> [Exercise]:
Your reply should be the full listing, copied exactly.
Top of Records for processing
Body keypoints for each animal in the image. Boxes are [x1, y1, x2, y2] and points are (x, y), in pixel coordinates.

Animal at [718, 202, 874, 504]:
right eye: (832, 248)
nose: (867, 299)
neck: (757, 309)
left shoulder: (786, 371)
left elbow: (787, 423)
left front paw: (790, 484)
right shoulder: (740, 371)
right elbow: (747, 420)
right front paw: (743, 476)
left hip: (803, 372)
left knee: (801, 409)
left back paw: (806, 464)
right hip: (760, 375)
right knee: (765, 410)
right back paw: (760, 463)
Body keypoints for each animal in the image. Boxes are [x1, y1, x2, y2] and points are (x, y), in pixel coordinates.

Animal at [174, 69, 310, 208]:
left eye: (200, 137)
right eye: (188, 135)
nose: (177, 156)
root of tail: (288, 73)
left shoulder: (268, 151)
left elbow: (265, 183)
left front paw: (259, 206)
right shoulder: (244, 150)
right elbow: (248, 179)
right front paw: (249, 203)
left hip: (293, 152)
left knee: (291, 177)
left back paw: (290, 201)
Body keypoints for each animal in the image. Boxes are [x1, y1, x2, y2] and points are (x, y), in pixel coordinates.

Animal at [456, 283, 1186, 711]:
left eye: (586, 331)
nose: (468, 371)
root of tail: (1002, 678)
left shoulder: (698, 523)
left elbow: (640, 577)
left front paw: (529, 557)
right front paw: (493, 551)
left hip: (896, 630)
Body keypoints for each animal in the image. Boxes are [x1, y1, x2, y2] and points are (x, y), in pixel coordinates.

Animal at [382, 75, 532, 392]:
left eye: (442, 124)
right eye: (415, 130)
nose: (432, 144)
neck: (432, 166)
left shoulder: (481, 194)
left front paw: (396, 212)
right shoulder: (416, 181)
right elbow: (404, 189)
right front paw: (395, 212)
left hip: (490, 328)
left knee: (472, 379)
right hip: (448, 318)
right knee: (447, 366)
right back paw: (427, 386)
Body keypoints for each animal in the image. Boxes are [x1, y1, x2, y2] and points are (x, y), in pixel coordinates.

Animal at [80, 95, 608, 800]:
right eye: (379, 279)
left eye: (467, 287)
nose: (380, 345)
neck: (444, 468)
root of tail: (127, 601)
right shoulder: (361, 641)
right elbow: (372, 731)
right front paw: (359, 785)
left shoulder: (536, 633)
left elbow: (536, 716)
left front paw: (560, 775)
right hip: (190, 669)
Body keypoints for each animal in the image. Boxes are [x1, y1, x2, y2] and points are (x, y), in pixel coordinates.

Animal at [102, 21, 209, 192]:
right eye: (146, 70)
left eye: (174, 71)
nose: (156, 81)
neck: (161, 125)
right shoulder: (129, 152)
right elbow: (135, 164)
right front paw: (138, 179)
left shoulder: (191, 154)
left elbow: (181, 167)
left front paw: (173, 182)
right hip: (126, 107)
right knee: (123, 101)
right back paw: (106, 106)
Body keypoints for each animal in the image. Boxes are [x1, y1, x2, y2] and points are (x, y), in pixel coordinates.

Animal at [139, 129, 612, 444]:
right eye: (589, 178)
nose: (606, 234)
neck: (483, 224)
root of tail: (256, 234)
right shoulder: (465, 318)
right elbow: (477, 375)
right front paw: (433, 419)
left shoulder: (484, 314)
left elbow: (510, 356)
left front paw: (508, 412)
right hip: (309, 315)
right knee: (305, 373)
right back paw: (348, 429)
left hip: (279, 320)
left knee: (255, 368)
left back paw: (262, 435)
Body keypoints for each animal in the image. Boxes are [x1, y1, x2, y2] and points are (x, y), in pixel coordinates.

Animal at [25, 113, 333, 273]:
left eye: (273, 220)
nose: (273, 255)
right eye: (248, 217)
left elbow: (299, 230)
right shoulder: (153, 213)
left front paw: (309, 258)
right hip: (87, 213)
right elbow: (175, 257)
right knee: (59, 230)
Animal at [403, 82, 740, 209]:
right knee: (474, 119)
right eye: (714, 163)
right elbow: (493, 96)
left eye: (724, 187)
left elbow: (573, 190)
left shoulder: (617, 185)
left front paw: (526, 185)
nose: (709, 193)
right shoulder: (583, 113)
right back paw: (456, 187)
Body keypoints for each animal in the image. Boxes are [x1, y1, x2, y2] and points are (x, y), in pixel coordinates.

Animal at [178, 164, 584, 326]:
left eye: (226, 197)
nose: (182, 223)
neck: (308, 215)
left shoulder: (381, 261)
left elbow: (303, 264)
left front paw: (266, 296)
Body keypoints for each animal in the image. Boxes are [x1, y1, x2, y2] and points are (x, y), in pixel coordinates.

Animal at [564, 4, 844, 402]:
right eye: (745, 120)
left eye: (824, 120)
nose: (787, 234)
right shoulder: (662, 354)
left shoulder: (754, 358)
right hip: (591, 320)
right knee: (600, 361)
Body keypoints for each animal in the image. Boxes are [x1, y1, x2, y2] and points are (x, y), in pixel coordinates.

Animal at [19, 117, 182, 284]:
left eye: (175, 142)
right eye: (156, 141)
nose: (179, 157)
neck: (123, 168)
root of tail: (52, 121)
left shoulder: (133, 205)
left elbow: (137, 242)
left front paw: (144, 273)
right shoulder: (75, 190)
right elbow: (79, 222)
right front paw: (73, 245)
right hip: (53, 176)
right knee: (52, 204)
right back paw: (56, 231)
Bottom of Records for processing
> [Answer space]:
Body keypoints for each animal in the image. Boxes are [x1, y1, x2, y2] and points are (x, y), in pixel coordinates.

Animal at [718, 202, 874, 504]:
right eye: (832, 248)
nose: (867, 299)
neck: (757, 309)
left shoulder: (786, 371)
left elbow: (787, 423)
left front paw: (790, 484)
right shoulder: (740, 371)
right elbow: (747, 420)
right front paw: (743, 476)
left hip: (803, 372)
left knee: (801, 409)
left back paw: (806, 464)
right hip: (760, 375)
right knee: (765, 410)
right back paw: (760, 463)
Body keypoints for each animal in the image. Boxes are [x1, y1, x2, y2] and points are (x, y), in pixel coordinates.

Animal at [174, 69, 310, 208]:
left eye: (200, 137)
right eye: (188, 135)
nose: (177, 156)
root of tail: (288, 73)
left shoulder: (268, 151)
left elbow: (265, 183)
left front paw: (259, 206)
right shoulder: (244, 150)
right elbow: (248, 179)
right front paw: (249, 203)
left hip: (293, 152)
left knee: (291, 177)
left back paw: (290, 201)
Body keypoints for each animal in the image. Boxes are [x1, y1, x2, y2] and points are (x, y), in pixel coordinates.

Animal at [456, 283, 1186, 711]:
left eye: (586, 331)
nose: (468, 371)
root of tail: (1002, 678)
left shoulder: (698, 523)
left elbow: (640, 577)
left front paw: (529, 557)
right front paw: (493, 551)
left hip: (896, 630)
Body keypoints for each animal in the image. Boxes are [x1, y1, x2, y2] and points are (x, y), in pixel coordinates.

Animal at [382, 75, 532, 392]:
left eye: (442, 124)
right eye: (415, 130)
nose: (432, 144)
neck: (432, 166)
left shoulder: (481, 194)
left front paw: (396, 212)
right shoulder: (416, 181)
right elbow: (404, 189)
right front paw: (395, 212)
left hip: (490, 328)
left knee: (472, 379)
right hip: (448, 318)
right knee: (447, 366)
right back paw: (427, 386)
Body keypoints for each animal in the image. Boxes are [x1, y1, x2, y2] and points are (x, y), in pixel coordinates.

Animal at [80, 95, 608, 800]:
right eye: (379, 279)
left eye: (467, 287)
nose: (380, 345)
neck: (444, 468)
root of tail: (127, 601)
right shoulder: (361, 641)
right elbow: (372, 731)
right front paw: (359, 785)
left shoulder: (536, 633)
left elbow: (536, 716)
left front paw: (560, 775)
right hip: (190, 669)
Body keypoints for each animal in the image. Boxes are [x1, y1, x2, y2] and points are (x, y), in pixel coordinates.

Animal at [102, 21, 209, 192]:
right eye: (146, 70)
left eye: (174, 71)
nose: (156, 81)
neck: (161, 125)
right shoulder: (129, 152)
right elbow: (135, 164)
right front paw: (138, 179)
left shoulder: (191, 154)
left elbow: (181, 167)
left front paw: (173, 182)
right hip: (126, 107)
right knee: (123, 101)
right back paw: (106, 106)
Body keypoints for each animal in the image. Boxes are [x1, y1, x2, y2] and points are (x, y), in pixel coordinates.

Animal at [139, 129, 612, 444]:
right eye: (589, 178)
nose: (606, 234)
neck: (483, 224)
root of tail: (256, 234)
right shoulder: (465, 318)
right elbow: (477, 375)
right front paw: (433, 419)
left shoulder: (484, 314)
left elbow: (510, 356)
left front paw: (508, 412)
right hip: (309, 315)
right knee: (305, 373)
right back paw: (348, 429)
left hip: (279, 320)
left knee: (255, 368)
left back paw: (262, 435)
Body keypoints for each animal in the image. Boxes are [x1, y1, x2, y2] and points are (x, y), in pixel coordinates.

Animal at [25, 113, 333, 273]:
left eye: (273, 220)
nose: (273, 255)
right eye: (248, 217)
left elbow: (299, 230)
right shoulder: (153, 213)
left front paw: (309, 258)
right hip: (87, 213)
right elbow: (175, 257)
right knee: (59, 230)
Animal at [403, 82, 740, 209]:
right knee: (474, 119)
right eye: (714, 163)
right elbow: (493, 96)
left eye: (724, 187)
left elbow: (573, 190)
left shoulder: (617, 185)
left front paw: (526, 185)
nose: (709, 193)
right shoulder: (583, 113)
right back paw: (456, 187)
Body keypoints for each animal in the image. Boxes are [x1, y1, x2, y2] and points are (x, y), in pixel coordinates.

Animal at [178, 164, 584, 326]:
left eye: (226, 197)
nose: (182, 223)
neck: (308, 215)
left shoulder: (381, 261)
left elbow: (303, 264)
left front paw: (266, 296)
Body keypoints for each animal in the image. Boxes are [x1, y1, x2, y2] and points are (x, y), in pixel coordinates.

Animal at [564, 4, 844, 402]:
right eye: (745, 120)
left eye: (824, 120)
nose: (787, 234)
right shoulder: (662, 354)
left shoulder: (754, 358)
right hip: (591, 320)
right knee: (600, 361)
Body keypoints for each animal in the image. Boxes are [x1, y1, x2, y2] and points are (x, y), in pixel coordinates.

Animal at [19, 117, 182, 284]:
left eye: (175, 142)
right eye: (156, 141)
nose: (179, 157)
neck: (123, 168)
root of tail: (52, 121)
left shoulder: (133, 205)
left elbow: (137, 242)
left front paw: (144, 273)
right shoulder: (75, 190)
right elbow: (79, 222)
right front paw: (73, 245)
right hip: (53, 176)
right knee: (52, 204)
right back paw: (56, 231)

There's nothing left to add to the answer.